During sentencing yesterday U.S. District Judge John Gleeson said the facts were “complicated”, accepting in part Hashi’s position that he joined al Shabaab not to engage in violent attacks but because he thought it could restore peace to war-torn Somalia, according to Reuters.

“I believe you believe this organisation you joined was dramatically different than what you thought or hoped it would be,” he said.

Hashi’s two Swedish co-defendants, Ali Yasin Ahmed and Mohamed Yusuf, were each sentenced to 11 years for conspiring to provide material support to al Shabaab two weeks ago.

The three men had been held in Djibouti in late 2012 before being brought to the US to face terror charges.
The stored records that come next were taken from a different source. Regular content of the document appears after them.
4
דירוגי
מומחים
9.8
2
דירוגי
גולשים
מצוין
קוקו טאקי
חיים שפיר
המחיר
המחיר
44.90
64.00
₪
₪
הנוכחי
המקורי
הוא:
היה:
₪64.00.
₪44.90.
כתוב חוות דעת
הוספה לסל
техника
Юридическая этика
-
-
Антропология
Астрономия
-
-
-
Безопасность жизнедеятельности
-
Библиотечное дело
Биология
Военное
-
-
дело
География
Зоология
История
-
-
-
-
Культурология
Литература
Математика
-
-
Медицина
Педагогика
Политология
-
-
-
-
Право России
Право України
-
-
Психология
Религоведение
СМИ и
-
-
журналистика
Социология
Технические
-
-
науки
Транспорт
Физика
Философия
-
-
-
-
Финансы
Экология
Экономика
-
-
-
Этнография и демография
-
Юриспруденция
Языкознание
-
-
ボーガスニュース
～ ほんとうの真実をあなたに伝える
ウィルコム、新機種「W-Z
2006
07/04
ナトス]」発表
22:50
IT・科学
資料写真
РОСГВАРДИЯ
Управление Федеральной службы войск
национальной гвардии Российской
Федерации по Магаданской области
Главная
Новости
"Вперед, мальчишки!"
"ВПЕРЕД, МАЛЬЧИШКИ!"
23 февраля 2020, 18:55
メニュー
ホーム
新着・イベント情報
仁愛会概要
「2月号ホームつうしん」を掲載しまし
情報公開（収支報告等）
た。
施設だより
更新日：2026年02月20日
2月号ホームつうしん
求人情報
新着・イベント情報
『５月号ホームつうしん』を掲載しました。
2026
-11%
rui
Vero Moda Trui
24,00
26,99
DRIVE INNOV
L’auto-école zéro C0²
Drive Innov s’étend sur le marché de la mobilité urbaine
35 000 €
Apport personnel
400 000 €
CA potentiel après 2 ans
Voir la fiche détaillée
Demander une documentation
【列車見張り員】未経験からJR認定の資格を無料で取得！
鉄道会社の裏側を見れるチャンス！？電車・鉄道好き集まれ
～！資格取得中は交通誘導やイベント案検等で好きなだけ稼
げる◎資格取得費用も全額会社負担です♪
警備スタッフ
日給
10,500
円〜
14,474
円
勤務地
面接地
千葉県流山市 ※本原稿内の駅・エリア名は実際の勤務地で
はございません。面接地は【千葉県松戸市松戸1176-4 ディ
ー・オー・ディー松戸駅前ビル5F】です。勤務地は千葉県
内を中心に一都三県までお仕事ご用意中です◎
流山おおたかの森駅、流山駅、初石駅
Hashi’s sentencing is the latest development in a saga that has been running for more than three years. All three men were accused by the US of terror offences, and all three have alleged they were abused at the hands of their captors in Djibouti.

The Bureau has been covering Hashi’s case as part of a long running investigation into the UK government’s use of controversial citizenship stripping powers.

Somali-born Hashi arrived in the UK with his family as a five-year-old in 1994 after they fled the civil war in their native Somalia and claimed asylum. At the age of 14, he became a British citizen.

After living in Egypt to study Arabic when he was 16, Hashi claimed he was “harassed” by British intelligence agencies and he and several others went public, telling the Independent in 2009 they were being pressured into spying for MI5. Shortly after this he travelled to Somalia to care for an unwell grandmother, according to his own account.

By June 2012 Hashi was still living in Somalia, now married and with a son, when his parents called to tell him a letter had arrived containing a deprivation order from the home secretary. The letter stated his British citizenship was being removed on grounds he was “involved in Islamist extremism”.

Hashi claimed he then left Somalia as there was no British embassy there from which he could launch an appeal, which under the law he had to do within 28 days. That summer he travelled to Djibouti, where he was detained by authorities along with Ahmed and Yusuf.

In legal filings the US government said Hashi, Ahmed and Yusuf were “captured” by foreign authorities on suspicion of being terrorists.

In court documents filed in their US case, the three later alleged they had been threatened with sexual abuse and torture while imprisoned in Djibouti.

Documents filed in relation to Hashi’s case by his US attorney, Mark Demarco, stated Hashi was detained “in a secret Djiboutian facility under extremely harsh conditions” and was subjected to “illegal interrogation” by US intelligence officials.

This “illegal interrogation” was just months after Theresa May had stripped him of his British citizenship. While Hashi said he was trying to get to Saudi Arabia to lodge his appeal, the US government said he was on his way to Yemen when he was detained by authorities in Djibouti.

Hashi was held incommunicado for months, and it wasn’t until a fellow inmate was released and contacted his family that they found out where he was. The family contacted the British Foreign Office, which, according to Hashi’s father, told them his son was “no longer a British national, and as such has no right to receive Consular assistance”.

Held in Djibouti and taken to the US, Hashi did not lodge an appeal against Theresa May’s deprivation order within the 28-day limit. His lawyers later appealed to the Special Immigration Appeals Commission after the deadline had passed.

Siac dismissed Hashi’s appeal a year ago, saying it was “out of time” and that Hashi “fails to show it would be unjust not to extend time for the appeal”.

His lawyers are preparing to appeal Siac’s decision. A hearing is expected at the Court of Appeal in October.